◆ THE PROBLEM ◆
After finding the line that contains "vfov_deg: 53.1" in the entries below, retype it and every following line precisely, the last included.

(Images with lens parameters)
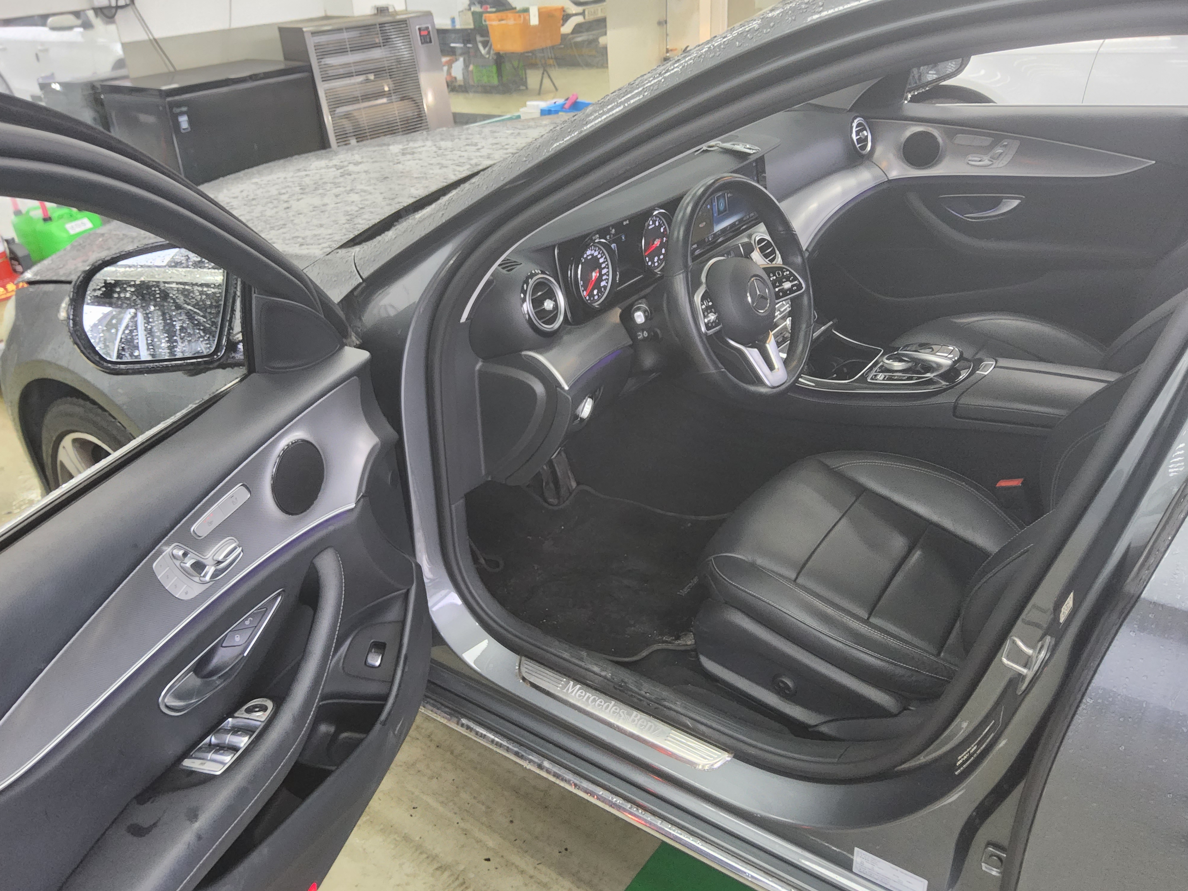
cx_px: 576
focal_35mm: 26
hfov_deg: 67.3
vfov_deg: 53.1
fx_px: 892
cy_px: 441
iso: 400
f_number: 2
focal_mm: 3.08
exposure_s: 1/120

◆ RESPONSE AREA ◆
vfov_deg: 53.1
fx_px: 892
cy_px: 441
iso: 400
f_number: 2
focal_mm: 3.08
exposure_s: 1/120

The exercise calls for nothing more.